WORK ORDER: Reproduce the lines of the material starting at the line that contains "의료기술을 위한 고성능 생태계" and ending at the line that contains "을 갖춰 개발, 인증 및 생산할 수 있도록 지원하는 전반적인", including both of those lines.

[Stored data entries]

Segment Open

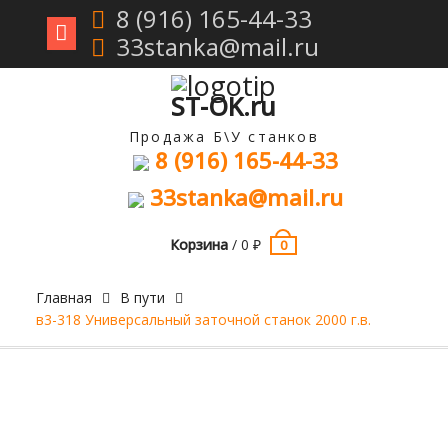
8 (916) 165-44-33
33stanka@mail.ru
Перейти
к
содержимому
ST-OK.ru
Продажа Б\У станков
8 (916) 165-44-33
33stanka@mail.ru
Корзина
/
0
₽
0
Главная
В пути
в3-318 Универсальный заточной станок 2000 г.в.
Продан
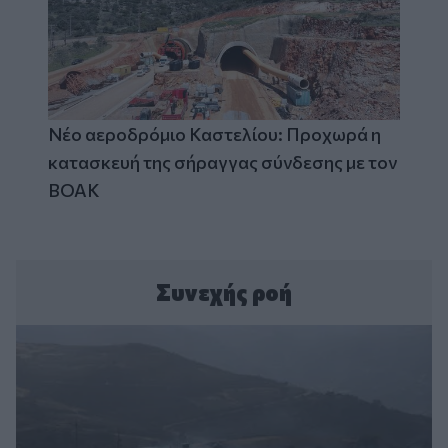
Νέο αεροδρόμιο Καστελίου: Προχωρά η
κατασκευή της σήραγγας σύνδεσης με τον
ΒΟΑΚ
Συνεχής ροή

Segment Closed
Segment Open

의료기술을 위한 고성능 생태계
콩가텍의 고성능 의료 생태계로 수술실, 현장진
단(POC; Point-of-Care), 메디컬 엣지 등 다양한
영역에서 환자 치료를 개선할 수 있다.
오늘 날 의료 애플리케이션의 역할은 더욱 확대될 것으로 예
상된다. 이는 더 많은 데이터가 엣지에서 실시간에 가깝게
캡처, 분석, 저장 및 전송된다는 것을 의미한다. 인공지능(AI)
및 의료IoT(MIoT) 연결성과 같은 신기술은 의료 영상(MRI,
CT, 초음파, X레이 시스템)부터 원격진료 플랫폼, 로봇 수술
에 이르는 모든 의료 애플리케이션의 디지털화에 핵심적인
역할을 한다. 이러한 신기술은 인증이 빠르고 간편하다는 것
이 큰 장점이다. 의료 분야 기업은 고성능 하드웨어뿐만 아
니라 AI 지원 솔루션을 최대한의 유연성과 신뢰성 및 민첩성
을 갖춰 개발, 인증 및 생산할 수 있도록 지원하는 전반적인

Segment Closed

THE ANSWER:
의료기술을 위한 고성능 생태계
콩가텍의 고성능 의료 생태계로 수술실, 현장진
단(POC; Point-of-Care), 메디컬 엣지 등 다양한
영역에서 환자 치료를 개선할 수 있다.
오늘 날 의료 애플리케이션의 역할은 더욱 확대될 것으로 예
상된다. 이는 더 많은 데이터가 엣지에서 실시간에 가깝게
캡처, 분석, 저장 및 전송된다는 것을 의미한다. 인공지능(AI)
및 의료IoT(MIoT) 연결성과 같은 신기술은 의료 영상(MRI,
CT, 초음파, X레이 시스템)부터 원격진료 플랫폼, 로봇 수술
에 이르는 모든 의료 애플리케이션의 디지털화에 핵심적인
역할을 한다. 이러한 신기술은 인증이 빠르고 간편하다는 것
이 큰 장점이다. 의료 분야 기업은 고성능 하드웨어뿐만 아
니라 AI 지원 솔루션을 최대한의 유연성과 신뢰성 및 민첩성
을 갖춰 개발, 인증 및 생산할 수 있도록 지원하는 전반적인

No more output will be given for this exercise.